> _Problem to solve_: Swap "bbox" for "bounding box" everywhere in the records below, and leave every other part of them unchanged.

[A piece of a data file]
# # # # #
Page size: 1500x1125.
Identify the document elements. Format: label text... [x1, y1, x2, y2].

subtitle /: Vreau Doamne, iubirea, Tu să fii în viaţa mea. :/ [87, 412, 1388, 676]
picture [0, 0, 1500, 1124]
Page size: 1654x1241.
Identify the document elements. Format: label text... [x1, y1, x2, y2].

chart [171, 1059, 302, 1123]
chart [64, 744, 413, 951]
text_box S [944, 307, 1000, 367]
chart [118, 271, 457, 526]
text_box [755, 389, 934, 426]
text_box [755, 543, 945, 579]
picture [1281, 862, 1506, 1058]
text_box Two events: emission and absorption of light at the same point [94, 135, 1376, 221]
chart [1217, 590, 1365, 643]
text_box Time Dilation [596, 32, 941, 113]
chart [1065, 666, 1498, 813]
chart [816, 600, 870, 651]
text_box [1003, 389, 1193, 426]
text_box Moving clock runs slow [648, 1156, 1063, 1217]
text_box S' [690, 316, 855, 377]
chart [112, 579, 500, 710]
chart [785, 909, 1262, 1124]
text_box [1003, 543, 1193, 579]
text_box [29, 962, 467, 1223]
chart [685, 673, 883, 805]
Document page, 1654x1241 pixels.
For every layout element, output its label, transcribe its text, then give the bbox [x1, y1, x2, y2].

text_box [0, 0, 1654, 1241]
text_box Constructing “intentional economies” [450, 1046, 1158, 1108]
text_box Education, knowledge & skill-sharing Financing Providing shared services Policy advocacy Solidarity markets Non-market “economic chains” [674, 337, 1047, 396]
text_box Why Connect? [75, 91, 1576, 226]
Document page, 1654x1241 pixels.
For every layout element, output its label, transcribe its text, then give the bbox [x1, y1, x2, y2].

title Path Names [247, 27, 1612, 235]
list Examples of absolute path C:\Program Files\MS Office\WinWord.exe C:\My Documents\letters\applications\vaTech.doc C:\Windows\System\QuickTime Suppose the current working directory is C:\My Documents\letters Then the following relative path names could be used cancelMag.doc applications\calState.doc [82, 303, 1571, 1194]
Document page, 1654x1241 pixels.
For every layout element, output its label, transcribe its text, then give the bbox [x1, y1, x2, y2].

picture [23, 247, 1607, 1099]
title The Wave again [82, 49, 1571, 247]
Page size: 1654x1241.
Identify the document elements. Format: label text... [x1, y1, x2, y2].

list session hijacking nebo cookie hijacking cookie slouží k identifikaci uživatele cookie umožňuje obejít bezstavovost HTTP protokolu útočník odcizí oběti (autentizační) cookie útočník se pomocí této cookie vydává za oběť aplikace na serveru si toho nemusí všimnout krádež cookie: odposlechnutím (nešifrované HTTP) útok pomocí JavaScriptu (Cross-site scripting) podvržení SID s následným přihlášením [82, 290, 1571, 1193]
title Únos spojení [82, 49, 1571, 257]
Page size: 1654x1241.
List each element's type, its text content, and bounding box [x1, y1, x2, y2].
# # # # #
> _Response_:
Page size: 1500x1125.
Identify the document elements. Format: label text... [x1, y1, x2, y2].

subtitle /: Vreau Doamne, iubirea, Tu să fii în viaţa mea. :/ [87, 412, 1388, 676]
picture [0, 0, 1500, 1124]
Page size: 1654x1241.
Identify the document elements. Format: label text... [x1, y1, x2, y2].

chart [171, 1059, 302, 1123]
chart [64, 744, 413, 951]
text_box S [944, 307, 1000, 367]
chart [118, 271, 457, 526]
text_box [755, 389, 934, 426]
text_box [755, 543, 945, 579]
picture [1281, 862, 1506, 1058]
text_box Two events: emission and absorption of light at the same point [94, 135, 1376, 221]
chart [1217, 590, 1365, 643]
text_box Time Dilation [596, 32, 941, 113]
chart [1065, 666, 1498, 813]
chart [816, 600, 870, 651]
text_box [1003, 389, 1193, 426]
text_box Moving clock runs slow [648, 1156, 1063, 1217]
text_box S' [690, 316, 855, 377]
chart [112, 579, 500, 710]
chart [785, 909, 1262, 1124]
text_box [1003, 543, 1193, 579]
text_box [29, 962, 467, 1223]
chart [685, 673, 883, 805]
Document page, 1654x1241 pixels.
For every layout element, output its label, transcribe its text, then give the bounding box [x1, y1, x2, y2].

text_box [0, 0, 1654, 1241]
text_box Constructing “intentional economies” [450, 1046, 1158, 1108]
text_box Education, knowledge & skill-sharing Financing Providing shared services Policy advocacy Solidarity markets Non-market “economic chains” [674, 337, 1047, 396]
text_box Why Connect? [75, 91, 1576, 226]
Document page, 1654x1241 pixels.
For every layout element, output its label, transcribe its text, then give the bounding box [x1, y1, x2, y2].

title Path Names [247, 27, 1612, 235]
list Examples of absolute path C:\Program Files\MS Office\WinWord.exe C:\My Documents\letters\applications\vaTech.doc C:\Windows\System\QuickTime Suppose the current working directory is C:\My Documents\letters Then the following relative path names could be used cancelMag.doc applications\calState.doc [82, 303, 1571, 1194]
Document page, 1654x1241 pixels.
For every layout element, output its label, transcribe its text, then give the bounding box [x1, y1, x2, y2].

picture [23, 247, 1607, 1099]
title The Wave again [82, 49, 1571, 247]
Page size: 1654x1241.
Identify the document elements. Format: label text... [x1, y1, x2, y2].

list session hijacking nebo cookie hijacking cookie slouží k identifikaci uživatele cookie umožňuje obejít bezstavovost HTTP protokolu útočník odcizí oběti (autentizační) cookie útočník se pomocí této cookie vydává za oběť aplikace na serveru si toho nemusí všimnout krádež cookie: odposlechnutím (nešifrované HTTP) útok pomocí JavaScriptu (Cross-site scripting) podvržení SID s následným přihlášením [82, 290, 1571, 1193]
title Únos spojení [82, 49, 1571, 257]
Page size: 1654x1241.
List each element's type, its text content, and bounding box [x1, y1, x2, y2].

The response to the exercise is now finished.